WORK INSTRUCTION:
Reproduce the text in the data below word for word, leaving out the pictures.
##### THE INPUT #####
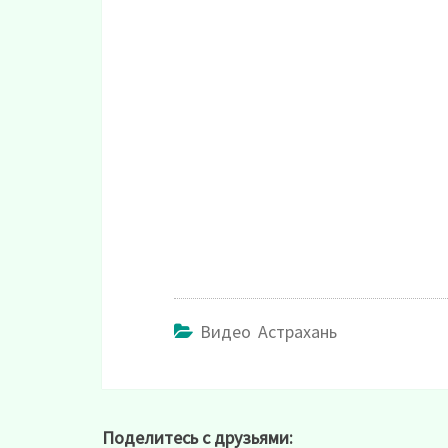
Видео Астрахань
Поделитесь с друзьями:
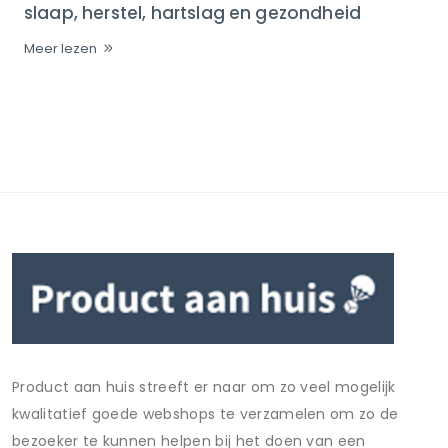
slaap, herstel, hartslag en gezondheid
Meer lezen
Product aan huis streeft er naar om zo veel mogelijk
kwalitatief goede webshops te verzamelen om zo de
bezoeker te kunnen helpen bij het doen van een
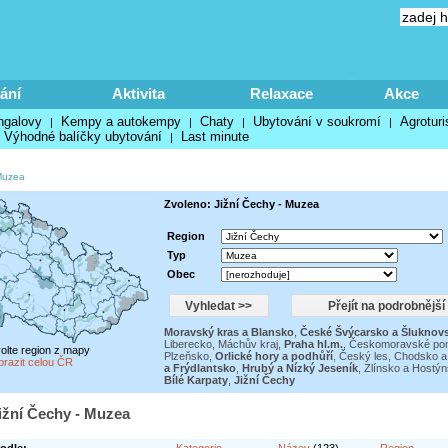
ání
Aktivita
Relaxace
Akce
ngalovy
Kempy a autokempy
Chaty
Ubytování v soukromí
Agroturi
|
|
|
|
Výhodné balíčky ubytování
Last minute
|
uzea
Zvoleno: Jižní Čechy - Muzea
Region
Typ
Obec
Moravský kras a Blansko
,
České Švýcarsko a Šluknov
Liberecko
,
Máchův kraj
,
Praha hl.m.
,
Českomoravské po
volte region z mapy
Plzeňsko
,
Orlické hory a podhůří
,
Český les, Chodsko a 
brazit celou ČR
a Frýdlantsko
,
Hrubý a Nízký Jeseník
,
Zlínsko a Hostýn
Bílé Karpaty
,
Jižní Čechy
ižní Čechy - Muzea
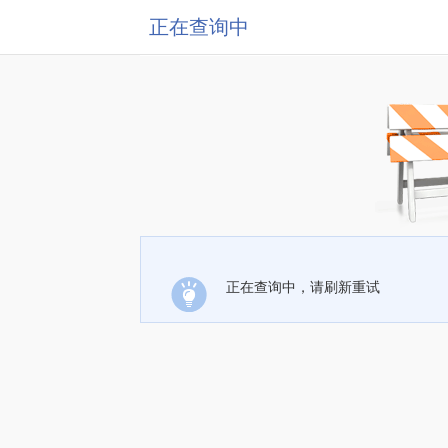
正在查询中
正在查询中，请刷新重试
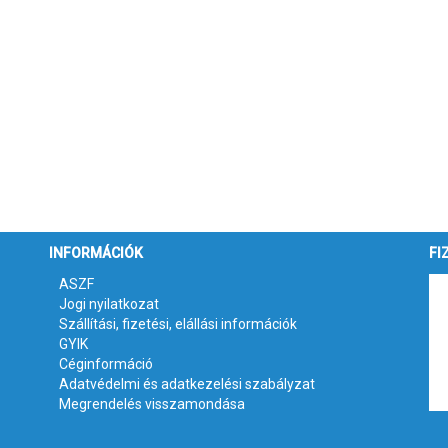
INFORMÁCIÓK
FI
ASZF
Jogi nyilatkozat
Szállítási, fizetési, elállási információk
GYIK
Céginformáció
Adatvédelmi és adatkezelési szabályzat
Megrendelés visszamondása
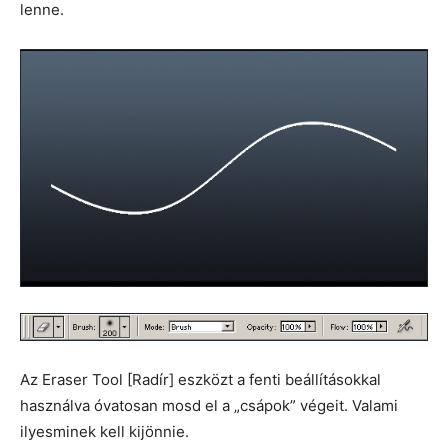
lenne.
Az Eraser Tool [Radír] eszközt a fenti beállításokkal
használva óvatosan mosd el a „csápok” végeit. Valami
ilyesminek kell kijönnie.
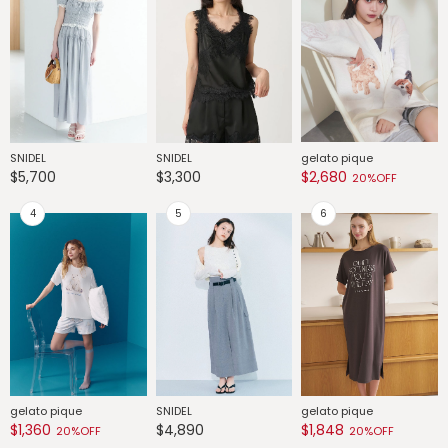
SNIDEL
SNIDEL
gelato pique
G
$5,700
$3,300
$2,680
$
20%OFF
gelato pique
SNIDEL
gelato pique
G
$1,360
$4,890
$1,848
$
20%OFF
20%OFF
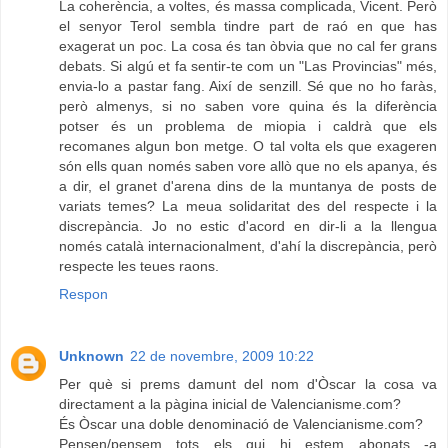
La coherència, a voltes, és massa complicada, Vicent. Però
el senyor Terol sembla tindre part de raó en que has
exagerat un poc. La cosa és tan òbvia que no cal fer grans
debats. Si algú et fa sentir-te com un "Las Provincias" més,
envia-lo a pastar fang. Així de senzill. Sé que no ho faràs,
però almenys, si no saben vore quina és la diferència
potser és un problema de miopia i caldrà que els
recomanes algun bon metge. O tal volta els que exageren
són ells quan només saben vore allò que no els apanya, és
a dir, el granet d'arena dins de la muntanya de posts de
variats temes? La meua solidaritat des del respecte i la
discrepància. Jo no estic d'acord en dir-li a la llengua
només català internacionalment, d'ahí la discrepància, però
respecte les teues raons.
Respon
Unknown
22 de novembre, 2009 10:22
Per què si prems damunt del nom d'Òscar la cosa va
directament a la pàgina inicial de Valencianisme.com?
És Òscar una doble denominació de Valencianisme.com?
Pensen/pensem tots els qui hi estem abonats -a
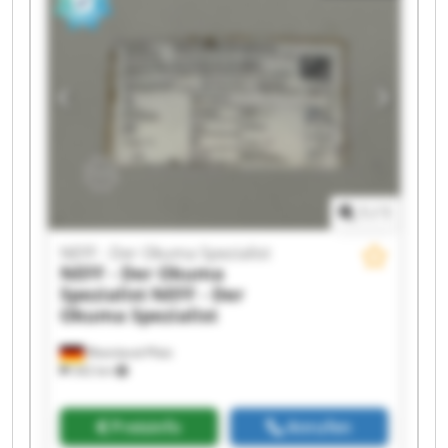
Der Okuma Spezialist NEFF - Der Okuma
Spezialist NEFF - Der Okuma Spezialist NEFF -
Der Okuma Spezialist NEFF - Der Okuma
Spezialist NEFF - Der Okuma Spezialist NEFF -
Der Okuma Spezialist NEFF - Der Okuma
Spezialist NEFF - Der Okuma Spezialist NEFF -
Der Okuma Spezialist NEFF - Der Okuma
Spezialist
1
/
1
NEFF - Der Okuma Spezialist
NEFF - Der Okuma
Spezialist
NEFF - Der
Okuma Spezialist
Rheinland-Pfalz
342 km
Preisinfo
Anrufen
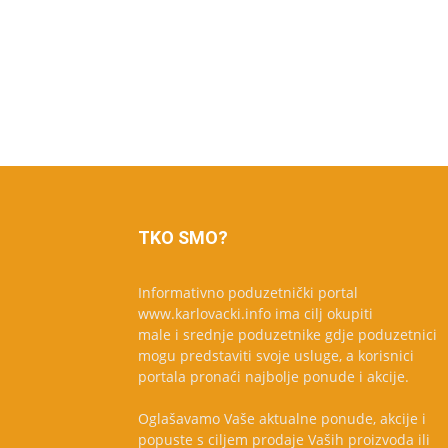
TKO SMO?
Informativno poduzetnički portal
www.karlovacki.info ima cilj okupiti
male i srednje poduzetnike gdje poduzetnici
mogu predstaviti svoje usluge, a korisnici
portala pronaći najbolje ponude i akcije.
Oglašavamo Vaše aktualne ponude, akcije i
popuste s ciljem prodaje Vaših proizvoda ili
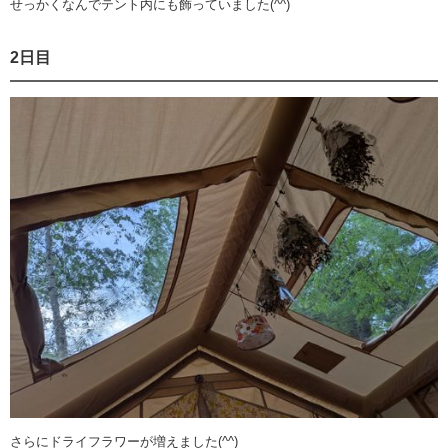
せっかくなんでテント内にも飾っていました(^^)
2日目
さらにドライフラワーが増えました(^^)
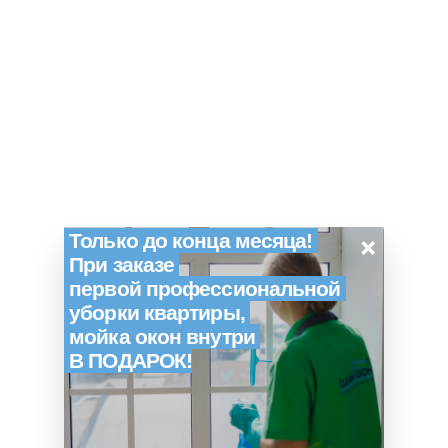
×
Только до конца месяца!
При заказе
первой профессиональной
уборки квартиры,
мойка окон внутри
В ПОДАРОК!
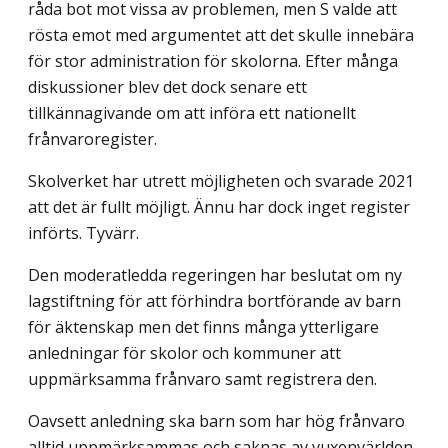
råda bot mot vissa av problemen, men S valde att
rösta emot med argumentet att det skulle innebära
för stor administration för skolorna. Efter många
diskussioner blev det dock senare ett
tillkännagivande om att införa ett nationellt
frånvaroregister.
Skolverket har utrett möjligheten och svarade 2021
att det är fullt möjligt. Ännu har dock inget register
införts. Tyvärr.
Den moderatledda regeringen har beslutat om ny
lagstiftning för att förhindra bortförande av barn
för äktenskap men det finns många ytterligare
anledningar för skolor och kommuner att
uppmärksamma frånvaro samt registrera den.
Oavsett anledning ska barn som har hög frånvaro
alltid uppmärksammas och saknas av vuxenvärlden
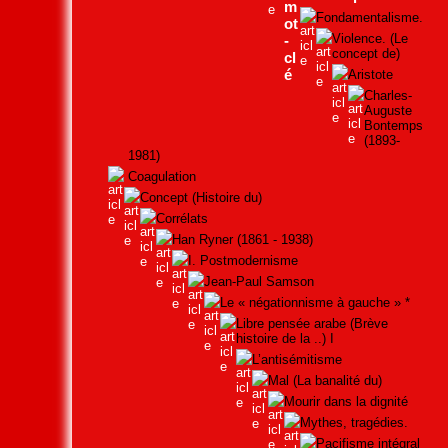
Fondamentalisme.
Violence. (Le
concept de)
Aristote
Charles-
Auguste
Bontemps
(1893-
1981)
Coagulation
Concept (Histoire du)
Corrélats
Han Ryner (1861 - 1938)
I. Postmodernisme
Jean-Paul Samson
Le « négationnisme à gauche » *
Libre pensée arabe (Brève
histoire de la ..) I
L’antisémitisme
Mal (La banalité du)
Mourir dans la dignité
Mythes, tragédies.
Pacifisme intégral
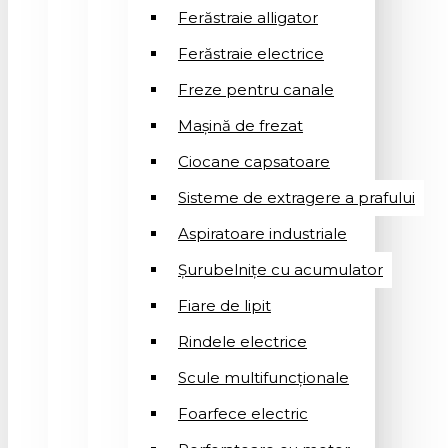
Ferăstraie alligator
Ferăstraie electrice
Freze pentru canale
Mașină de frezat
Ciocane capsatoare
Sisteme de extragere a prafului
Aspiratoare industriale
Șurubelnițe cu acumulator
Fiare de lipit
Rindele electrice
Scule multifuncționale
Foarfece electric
#####
EXERCISE RESULT:
Видео Астрахань
Поделитесь с друзьями:
slaap, herstel, hartslag en gezondheid
Meer lezen
Product aan huis streeft er naar om zo veel mogelijk
kwalitatief goede webshops te verzamelen om zo de
bezoeker te kunnen helpen bij het doen van een
ání
Aktivita
Relaxace
Akce
ngalovy
Kempy a autokempy
Chaty
Ubytování v soukromí
Agroturi
|
|
|
|
Výhodné balíčky ubytování
Last minute
|
uzea
Zvoleno: Jižní Čechy - Muzea
Region
Typ
Obec
Moravský kras a Blansko
,
České Švýcarsko a Šluknov
Liberecko
,
Máchův kraj
,
Praha hl.m.
,
Českomoravské po
volte region z mapy
Plzeňsko
,
Orlické hory a podhůří
,
Český les, Chodsko a 
brazit celou ČR
a Frýdlantsko
,
Hrubý a Nízký Jeseník
,
Zlínsko a Hostýn
Bílé Karpaty
,
Jižní Čechy
ižní Čechy - Muzea
正在查询中
正在查询中，请刷新重试
INFORMÁCIÓK
FI
ASZF
Jogi nyilatkozat
Szállítási, fizetési, elállási információk
GYIK
Céginformáció
Adatvédelmi és adatkezelési szabályzat
Megrendelés visszamondása
lenne.
Az Eraser Tool [Radír] eszközt a fenti beállításokkal
használva óvatosan mosd el a „csápok” végeit. Valami
ilyesminek kell kijönnie.
SNIDEL
SNIDEL
gelato pique
G
$5,700
$3,300
$2,680
$
20%OFF
gelato pique
SNIDEL
gelato pique
G
$1,360
$4,890
$1,848
$
20%OFF
20%OFF
La coherència, a voltes, és massa complicada, Vicent. Però
el senyor Terol sembla tindre part de raó en que has
exagerat un poc. La cosa és tan òbvia que no cal fer grans
debats. Si algú et fa sentir-te com un "Las Provincias" més,
envia-lo a pastar fang. Així de senzill. Sé que no ho faràs,
però almenys, si no saben vore quina és la diferència
potser és un problema de miopia i caldrà que els
recomanes algun bon metge. O tal volta els que exageren
són ells quan només saben vore allò que no els apanya, és
a dir, el granet d'arena dins de la muntanya de posts de
variats temes? La meua solidaritat des del respecte i la
discrepància. Jo no estic d'acord en dir-li a la llengua
només català internacionalment, d'ahí la discrepància, però
respecte les teues raons.
Respon
Unknown
22 de novembre, 2009 10:22
Per què si prems damunt del nom d'Òscar la cosa va
directament a la pàgina inicial de Valencianisme.com?
És Òscar una doble denominació de Valencianisme.com?
Pensen/pensem tots els qui hi estem abonats -a
Der Okuma Spezialist NEFF - Der Okuma
Spezialist NEFF - Der Okuma Spezialist NEFF -
Der Okuma Spezialist NEFF - Der Okuma
Spezialist NEFF - Der Okuma Spezialist NEFF -
Der Okuma Spezialist NEFF - Der Okuma
Spezialist NEFF - Der Okuma Spezialist NEFF -
Der Okuma Spezialist NEFF - Der Okuma
Spezialist
1
/
1
NEFF - Der Okuma Spezialist
NEFF - Der Okuma
Spezialist
NEFF - Der
Okuma Spezialist
Rheinland-Pfalz
342 km
Preisinfo
Anrufen
TKO SMO?
Informativno poduzetnički portal
www.karlovacki.info ima cilj okupiti
male i srednje poduzetnike gdje poduzetnici
mogu predstaviti svoje usluge, a korisnici
portala pronaći najbolje ponude i akcije.
Oglašavamo Vaše aktualne ponude, akcije i
popuste s ciljem prodaje Vaših proizvoda ili
せっかくなんでテント内にも飾っていました(^^)
2日目
さらにドライフラワーが増えました(^^)
×
Только до конца месяца!
При заказе
первой профессиональной
уборки квартиры,
мойка окон внутри
В ПОДАРОК!
råda bot mot vissa av problemen, men S valde att
rösta emot med argumentet att det skulle innebära
för stor administration för skolorna. Efter många
diskussioner blev det dock senare ett
tillkännagivande om att införa ett nationellt
frånvaroregister.
Skolverket har utrett möjligheten och svarade 2021
att det är fullt möjligt. Ännu har dock inget register
införts. Tyvärr.
Den moderatledda regeringen har beslutat om ny
lagstiftning för att förhindra bortförande av barn
för äktenskap men det finns många ytterligare
anledningar för skolor och kommuner att
uppmärksamma frånvaro samt registrera den.
Oavsett anledning ska barn som har hög frånvaro
alltid uppmärksammas och saknas av vuxenvärlden
Fondamentalisme.
Violence. (Le
concept de)
Aristote
Charles-
Auguste
Bontemps
(1893-
1981)
Coagulation
Concept (Histoire du)
Corrélats
Han Ryner (1861 - 1938)
I. Postmodernisme
Jean-Paul Samson
Le « négationnisme à gauche » *
Libre pensée arabe (Brève
histoire de la ..) I
L’antisémitisme
Mal (La banalité du)
Mourir dans la dignité
Mythes, tragédies.
Pacifisme intégral
Ferăstraie alligator
Ferăstraie electrice
Freze pentru canale
Mașină de frezat
Ciocane capsatoare
Sisteme de extragere a prafului
Aspiratoare industriale
Șurubelnițe cu acumulator
Fiare de lipit
Rindele electrice
Scule multifuncționale
Foarfece electric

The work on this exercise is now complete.